When Auguste Comte built upon the works of earlier philosophers to found Sociology, he probably anticipated it would be the only academic discipline through which all other disciplines would be studied.
He called it the queen of all the social sciences, and was he correct! Sociologists are scientists who study lives, communities, and institutions. They pursue scientific knowledge of practically every aspect of humanity. Today, we have:
- Sociology of law
- Sociology of mathematics
- Sociology of deviance
- Sociology of education
- Sociology of the family
- Sociology of race and ethnicity
- Sociology of hip hop music
- Sociology of cancer
- Sociology of aging
- Sociology of the media
- Sociology of death and dying
- Sociology of suicide
- Sociology of gender
- Sociology of work and occupation
- Sociology of health and illness
- Sociology of organization
- Sociology of disaster or environmental sociology
- Sociology of space
- Sociology of scientific knowledge
- And many many more
These are only a few of the many concentrations and tracks within the discipline of sociology. Our students learn about philosophers whose ideological reasoning contributed to the development of sociology as an academic discipline. Some of these ideologies or philosophies predate the actual founding of sociology. Jane Addams, Karl Marx, Emile Durkheim, Ibn Khaldoun, Herbert Spencer, W. E. B. Dubois, C. Wright Mills, Marx Weber, Ferdinand Toennies, Charlotte Perkins Gilman, Marianne Weber, and Alexis de Tocqueville are some early thinkers whose work either influenced or built upon that of August Comte.

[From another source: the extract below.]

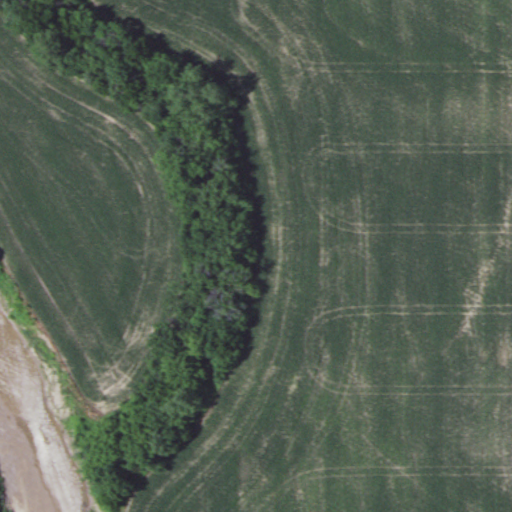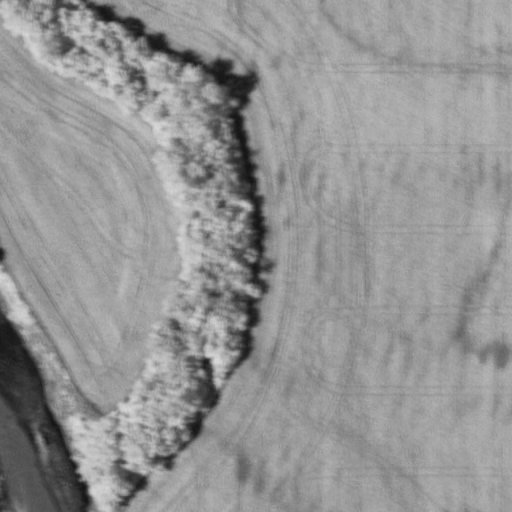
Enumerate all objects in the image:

Sociological perspectives thrive on the examination of the interplay of individuals and the group, namely how social groups influence individuals and vice versa. The nature, structure, and processes within which such relations emerge and their continuity are of similar interests to sociologists. Sociology, is therefore, a never boring discipline. Its broad scope encompassing every aspect of lives implies students can always identify a track to concentrate on.
When you select this major, you will graduate not only as a scholar trained in social scientific research, sociological theory, and critical thinking skills, but also be versatile to go into many fields should you put off graduate studies. You can go into social research, health services, education, business, and the government. Other sociology related fields include demography, criminology, policy analyses, statistics, political activism, epidemiology, diplomacy, and community analyses.